→ **RECORD EXTRACTS**
──────

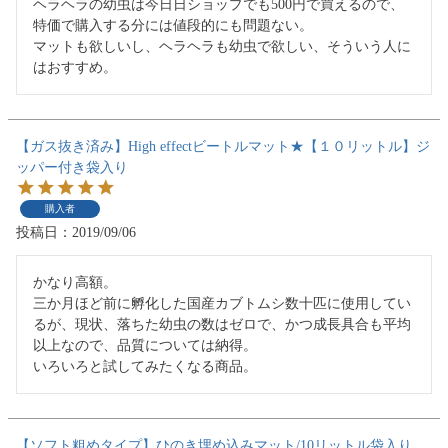
ヘラヘラの幼虫は今日日ショップでも500円で買えるので、
特価で購入する分には値段的にも問題ない。

マットも欲しいし、ヘラヘラも幼虫で欲しい、そういう人に
はおすすめ。
【ガス抜き済み】High effectビートルマット★【１０リットル】ジ
ッパー付き袋入り
購入者
投稿日
2019/09/06
かなり高額。

三か月ほど前に孵化した国産カブトムシ数十匹に使用してい
るが、現状、落ちた幼虫の数はゼロで、かつ成長具合も平均
以上なので、品質については納得。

──────

→ **WHAT IS BEING ASKED**
Quote word for word the lines in the rows above, starting at the line that contains "マットも欲しいし、ヘラヘラも幼虫で欲しい、そういう人に" and continuing through the final line of the rows.

→ **RESPONSE TO THIS TASK**
マットも欲しいし、ヘラヘラも幼虫で欲しい、そういう人に
はおすすめ。
【ガス抜き済み】High effectビートルマット★【１０リットル】ジ
ッパー付き袋入り
購入者
投稿日
2019/09/06
かなり高額。

三か月ほど前に孵化した国産カブトムシ数十匹に使用してい
るが、現状、落ちた幼虫の数はゼロで、かつ成長具合も平均
以上なので、品質については納得。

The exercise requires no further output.